Part of the new segment will be built on federal land and the rest “will have no adverse impact” on Mount Cristo Rey, the government has said, because it won’t block the trail leading up to the Christ sculpture. Construction will occur several hundred feet below the statue.
“Anyone who spent 30 seconds examining a map of Mount Cristo Rey and the southern border would realize how ludicrous these claims are,” John B. Mennell, an agency spokesperson, said in a statement, referring to the church’s arguments.
Mount Cristo Rey, known also as Sierra de Cristo Rey, near El Paso, Texas, and the suburbs of Mexico’s Ciudad Juárez, saw its first pilgrim in the early 1930s, after a local priest, Father Lourdes Costa, gazed out his window at the distant peak and envisioned a soaring crucifix at its summit.
Costa made the challenging trek and shared his premonition with the Diocese of El Paso, which purchased the land from the state of New Mexico. In the nearly 90 years since the sculpture was completed, hundreds of thousands of faithful have traveled to the top, some on their knees and others barefoot, over rough ground studded with yucca and creosote.
It also attracted those looking to cross into the United States illegally. As migrant apprehensions soared, members of the restoration committee, among the mountain’s most frequent visitors, noticed an uptick in vandalism and crime at the site.
Not all of Mount Cristo Rey’s devotees oppose the wall. Ruben Escandon, whose parents and grandparents preceded him as Cristo Rey caretakers, worried that border-related safety concerns have held the site back from being considered one of the world’s premier Catholic attractions, like the statue of Christ the Redeemer in Rio de Janeiro.
He is opposed to Trump’s immigration agenda, he said, but the surrounding segments of the border wall are funneling migrants onto his cherished mountain. The barrier needs to be completed, he said.
“It has nothing to do with immigration policies; it has to do with keeping Mount Cristo Rey safe,” said Escandon, a former police officer who specializes in performing cross-border marriages. “Hopefully it will allow the traditional visitor to come without fear.”

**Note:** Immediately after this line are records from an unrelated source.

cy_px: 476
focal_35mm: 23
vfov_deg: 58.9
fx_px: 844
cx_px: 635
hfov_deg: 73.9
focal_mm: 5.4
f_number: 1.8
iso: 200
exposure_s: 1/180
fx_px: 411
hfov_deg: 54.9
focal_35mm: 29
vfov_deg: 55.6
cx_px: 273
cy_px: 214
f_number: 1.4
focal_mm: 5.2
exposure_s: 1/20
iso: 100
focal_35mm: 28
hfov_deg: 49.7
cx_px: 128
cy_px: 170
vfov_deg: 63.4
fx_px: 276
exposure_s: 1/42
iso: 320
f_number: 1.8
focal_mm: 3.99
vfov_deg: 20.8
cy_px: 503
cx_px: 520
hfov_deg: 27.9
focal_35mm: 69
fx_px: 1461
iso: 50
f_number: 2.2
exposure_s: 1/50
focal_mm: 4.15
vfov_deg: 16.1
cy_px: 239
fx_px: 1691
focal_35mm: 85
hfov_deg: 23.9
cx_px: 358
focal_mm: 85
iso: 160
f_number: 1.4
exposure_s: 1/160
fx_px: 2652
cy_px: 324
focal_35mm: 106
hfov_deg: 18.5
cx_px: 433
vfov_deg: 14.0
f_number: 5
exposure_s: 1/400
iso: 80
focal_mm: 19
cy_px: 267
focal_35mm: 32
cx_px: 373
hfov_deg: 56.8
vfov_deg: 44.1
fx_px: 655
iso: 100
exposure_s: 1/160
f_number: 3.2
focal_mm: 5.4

But environmental and migrant rights groups say the new wall would disrupt a fragile desert ecosystem and make an already dangerous journey over the border more deadly.
The diocese said it respects the Trump administration’s authority to secure the area. When Border Patrol officials asked in recent years to carve a roadway through Cristo Rey property, the diocese agreed and charged the government nothing. The church has not objected to the agency’s use of sensors and cameras around the mountain.

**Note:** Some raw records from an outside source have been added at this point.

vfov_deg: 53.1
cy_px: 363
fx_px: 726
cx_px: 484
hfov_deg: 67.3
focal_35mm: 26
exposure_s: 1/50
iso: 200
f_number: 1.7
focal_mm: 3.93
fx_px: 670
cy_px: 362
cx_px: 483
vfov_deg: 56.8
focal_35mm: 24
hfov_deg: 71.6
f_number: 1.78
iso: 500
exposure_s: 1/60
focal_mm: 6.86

But a wall is too far, Winder said.
Barrier construction elsewhere has threatened or destroyed other cultural sites, including a 1,000-year-old Native American etching that federal contractors mistakenly bulldozed in Arizona this year. And the blasting involved in building near Cristo Rey could damage the statue, he said.

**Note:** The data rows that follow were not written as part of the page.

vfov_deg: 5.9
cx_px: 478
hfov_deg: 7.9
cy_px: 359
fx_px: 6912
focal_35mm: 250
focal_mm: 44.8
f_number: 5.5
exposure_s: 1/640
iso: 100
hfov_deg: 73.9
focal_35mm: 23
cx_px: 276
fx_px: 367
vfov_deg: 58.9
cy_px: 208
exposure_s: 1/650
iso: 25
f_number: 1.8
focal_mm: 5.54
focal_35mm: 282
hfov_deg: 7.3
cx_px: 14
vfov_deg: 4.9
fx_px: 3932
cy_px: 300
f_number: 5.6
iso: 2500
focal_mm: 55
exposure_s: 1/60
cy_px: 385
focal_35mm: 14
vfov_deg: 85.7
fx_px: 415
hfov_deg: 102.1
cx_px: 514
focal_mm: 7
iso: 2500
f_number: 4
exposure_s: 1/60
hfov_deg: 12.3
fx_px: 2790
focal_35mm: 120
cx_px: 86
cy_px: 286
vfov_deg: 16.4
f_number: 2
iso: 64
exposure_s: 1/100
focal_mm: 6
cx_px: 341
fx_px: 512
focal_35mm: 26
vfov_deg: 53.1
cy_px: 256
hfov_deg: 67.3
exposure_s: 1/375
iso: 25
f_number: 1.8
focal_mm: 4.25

Lawyers for the Justice Department have been pushing to accelerate the case, filing motions to condemn the property and take possession of it in quick succession. “Time is of the essence,” they argued, because the government has already contracted with construction companies and could be fined if the project is delayed.
“We’re just getting run over,” Winder said.
A Justice Department spokesperson, Natalie Baldassarre, said “the taking is authorized by law” and that it “will not impact activity or use of the shrine.”
Kathryn Brack Morrow, an attorney for the diocese, said the government’s urgency was not justified.
“This is a self-inflicted emergency,” Morrow said. “The diocese has raised weighty religious liberty concerns that warrant deliberate consideration.”
Contractors have already begun working at the base of Cristo Rey. On a recent morning, 15-year-old Fernanda Vazquez hiked up the winding trail with her family and looked down at the ribbon of dirt where the wall may soon be built.
“It just breaks my heart,” she said. “It just doesn’t seem right.”